• **HOW TO COMPLETE THIS TASK**
First find the line with "- 🧑🏽‍🎓 **Graduação:**" in the entries below, then set down exactly every line through the line with "- 🎯 **Foco Atual:**", that line included.

• **RECORD SET**
########################################

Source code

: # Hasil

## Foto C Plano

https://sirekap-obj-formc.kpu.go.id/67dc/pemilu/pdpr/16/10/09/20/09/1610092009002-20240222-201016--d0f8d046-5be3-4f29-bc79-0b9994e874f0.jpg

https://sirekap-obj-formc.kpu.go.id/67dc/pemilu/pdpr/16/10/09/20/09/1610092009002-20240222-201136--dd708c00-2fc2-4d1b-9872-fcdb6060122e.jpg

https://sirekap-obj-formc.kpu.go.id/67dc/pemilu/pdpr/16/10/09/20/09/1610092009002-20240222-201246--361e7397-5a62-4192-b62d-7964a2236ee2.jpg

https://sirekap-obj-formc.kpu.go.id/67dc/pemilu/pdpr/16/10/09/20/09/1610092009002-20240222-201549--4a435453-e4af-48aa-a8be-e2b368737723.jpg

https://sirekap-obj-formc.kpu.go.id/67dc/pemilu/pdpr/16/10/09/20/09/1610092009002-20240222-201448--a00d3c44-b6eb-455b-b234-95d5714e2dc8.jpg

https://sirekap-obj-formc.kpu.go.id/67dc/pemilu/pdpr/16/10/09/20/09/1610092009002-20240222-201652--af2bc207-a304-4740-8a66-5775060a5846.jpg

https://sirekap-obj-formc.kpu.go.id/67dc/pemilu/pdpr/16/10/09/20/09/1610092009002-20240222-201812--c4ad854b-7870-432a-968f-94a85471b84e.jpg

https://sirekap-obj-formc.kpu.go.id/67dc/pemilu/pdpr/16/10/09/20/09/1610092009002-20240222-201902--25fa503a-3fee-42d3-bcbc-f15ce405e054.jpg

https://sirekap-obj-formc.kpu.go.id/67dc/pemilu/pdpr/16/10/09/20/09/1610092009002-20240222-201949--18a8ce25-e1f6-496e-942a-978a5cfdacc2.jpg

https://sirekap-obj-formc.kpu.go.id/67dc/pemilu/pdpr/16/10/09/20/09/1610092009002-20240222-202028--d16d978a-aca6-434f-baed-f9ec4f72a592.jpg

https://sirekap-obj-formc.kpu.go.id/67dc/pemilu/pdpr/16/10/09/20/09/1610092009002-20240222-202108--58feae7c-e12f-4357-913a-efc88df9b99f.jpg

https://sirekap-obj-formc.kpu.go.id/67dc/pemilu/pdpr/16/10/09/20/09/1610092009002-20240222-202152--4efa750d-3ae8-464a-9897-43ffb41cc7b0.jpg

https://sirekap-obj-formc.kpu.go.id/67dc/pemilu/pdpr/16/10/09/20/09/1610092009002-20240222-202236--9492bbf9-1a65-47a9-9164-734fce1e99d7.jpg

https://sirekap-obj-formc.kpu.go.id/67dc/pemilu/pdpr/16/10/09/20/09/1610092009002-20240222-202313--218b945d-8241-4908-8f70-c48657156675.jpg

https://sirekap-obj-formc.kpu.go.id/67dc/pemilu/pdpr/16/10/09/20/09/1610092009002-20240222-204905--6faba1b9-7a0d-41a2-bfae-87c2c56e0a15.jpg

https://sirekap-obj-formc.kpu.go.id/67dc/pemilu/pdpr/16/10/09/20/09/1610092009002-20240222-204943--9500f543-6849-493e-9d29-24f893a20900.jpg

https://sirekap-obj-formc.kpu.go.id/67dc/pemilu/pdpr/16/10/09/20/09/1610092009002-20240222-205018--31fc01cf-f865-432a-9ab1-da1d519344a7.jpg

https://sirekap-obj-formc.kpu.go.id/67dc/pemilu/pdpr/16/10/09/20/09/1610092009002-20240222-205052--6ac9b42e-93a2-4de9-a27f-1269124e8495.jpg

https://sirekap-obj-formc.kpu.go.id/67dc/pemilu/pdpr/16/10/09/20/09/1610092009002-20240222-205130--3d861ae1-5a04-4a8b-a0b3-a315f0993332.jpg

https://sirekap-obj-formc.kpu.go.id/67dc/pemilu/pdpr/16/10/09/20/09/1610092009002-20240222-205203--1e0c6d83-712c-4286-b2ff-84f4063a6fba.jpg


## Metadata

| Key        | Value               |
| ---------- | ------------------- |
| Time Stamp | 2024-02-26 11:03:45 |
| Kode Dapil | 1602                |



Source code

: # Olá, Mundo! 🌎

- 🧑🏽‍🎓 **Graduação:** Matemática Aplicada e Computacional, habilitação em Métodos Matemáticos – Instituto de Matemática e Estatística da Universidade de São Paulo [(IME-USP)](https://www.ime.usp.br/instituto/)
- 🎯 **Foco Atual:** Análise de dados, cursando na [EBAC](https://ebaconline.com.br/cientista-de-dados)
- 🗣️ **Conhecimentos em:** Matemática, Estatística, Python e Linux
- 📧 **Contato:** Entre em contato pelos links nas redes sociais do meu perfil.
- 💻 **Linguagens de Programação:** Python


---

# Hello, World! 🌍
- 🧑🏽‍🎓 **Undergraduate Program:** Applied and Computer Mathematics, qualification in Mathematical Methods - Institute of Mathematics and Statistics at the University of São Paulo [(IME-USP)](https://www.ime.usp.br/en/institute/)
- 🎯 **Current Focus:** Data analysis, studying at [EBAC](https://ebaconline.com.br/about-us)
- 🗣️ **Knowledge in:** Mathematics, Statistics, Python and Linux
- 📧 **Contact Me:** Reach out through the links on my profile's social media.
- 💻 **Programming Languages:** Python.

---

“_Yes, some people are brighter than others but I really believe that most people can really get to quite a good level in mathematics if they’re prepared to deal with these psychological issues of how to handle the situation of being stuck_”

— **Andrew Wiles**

########################################

• **RESULT OF THIS EXERCISE**
- 🧑🏽‍🎓 **Graduação:** Matemática Aplicada e Computacional, habilitação em Métodos Matemáticos – Instituto de Matemática e Estatística da Universidade de São Paulo [(IME-USP)](https://www.ime.usp.br/instituto/)
- 🎯 **Foco Atual:** Análise de dados, cursando na [EBAC](https://ebaconline.com.br/cientista-de-dados)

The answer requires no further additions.